Corebridge Reports Mixed Q1 2026 Results Amid Equitable Merger Progress

  • Corebridge reported a net loss of $53 million in Q1 2026, an improvement from a $664 million loss in the prior year quarter.
  • Adjusted pre-tax operating income decreased 11% year-over-year to $629 million, driven by lower spread income and underwriting gains.
  • Premiums and deposits declined 10% to $8.0 billion, primarily due to lower fixed annuity sales.
  • Corebridge returned $1.4 billion to shareholders through share repurchases and dividends.
  • The company is progressing toward closing its merger with Equitable, with regulatory filings on track and a finalized leadership team.

Corebridge's Q1 2026 results reflect the challenges of operating in a volatile market environment, with declining premiums and lower spread income. The pending merger with Equitable, which aims to enhance scale and diversification, is a strategic move to strengthen the company's position in the retirement solutions and insurance markets.
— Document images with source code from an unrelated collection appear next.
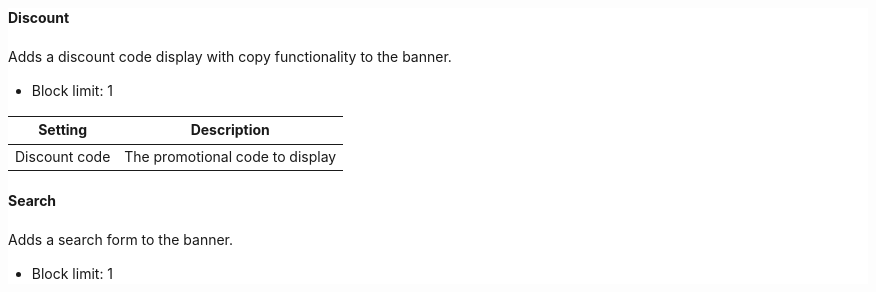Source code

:#### Discount

Adds a discount code display with copy functionality to the banner.

* Block limit: 1

| Setting       | Description                     |
| ------------- | ------------------------------- |
| Discount code | The promotional code to display |

#### Search

Adds a search form to the banner.

* Block limit: 1
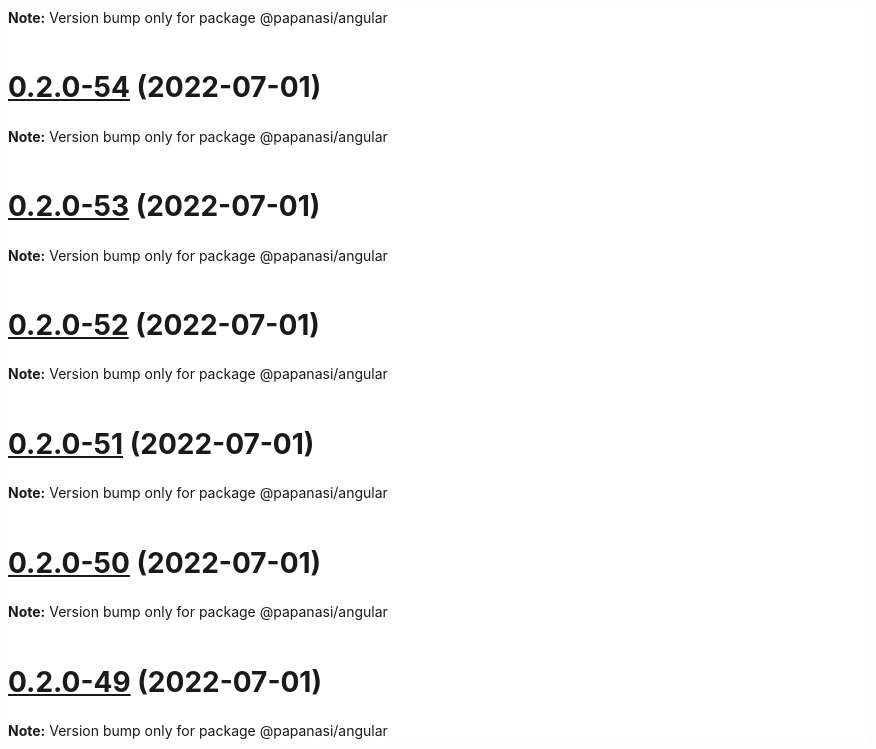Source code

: **Note:** Version bump only for package @papanasi/angular





# [0.2.0-54](https://github.com/CKGrafico/papanasi/compare/v0.2.0-53...v0.2.0-54) (2022-07-01)

**Note:** Version bump only for package @papanasi/angular





# [0.2.0-53](https://github.com/CKGrafico/papanasi/compare/v0.2.0-52...v0.2.0-53) (2022-07-01)

**Note:** Version bump only for package @papanasi/angular





# [0.2.0-52](https://github.com/CKGrafico/papanasi/compare/v0.2.0-51...v0.2.0-52) (2022-07-01)

**Note:** Version bump only for package @papanasi/angular





# [0.2.0-51](https://github.com/CKGrafico/papanasi/compare/v0.2.0-50...v0.2.0-51) (2022-07-01)

**Note:** Version bump only for package @papanasi/angular





# [0.2.0-50](https://github.com/CKGrafico/papanasi/compare/v0.2.0-49...v0.2.0-50) (2022-07-01)

**Note:** Version bump only for package @papanasi/angular





# [0.2.0-49](https://github.com/CKGrafico/papanasi/compare/v0.2.0-48...v0.2.0-49) (2022-07-01)

**Note:** Version bump only for package @papanasi/angular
The success of this merger will be critical in determining Corebridge's long-term growth and profitability.

Merger Integration
The pace at which Corebridge and Equitable can integrate their operations will determine the success of the merger and the realization of anticipated synergies.
Regulatory Approval
The timeline and conditions of regulatory approvals for the merger could impact the companies' ability to close the deal as planned.
Market Conditions
How changing interest rates and market conditions will affect Corebridge's spread income and underwriting margins in the coming quarters.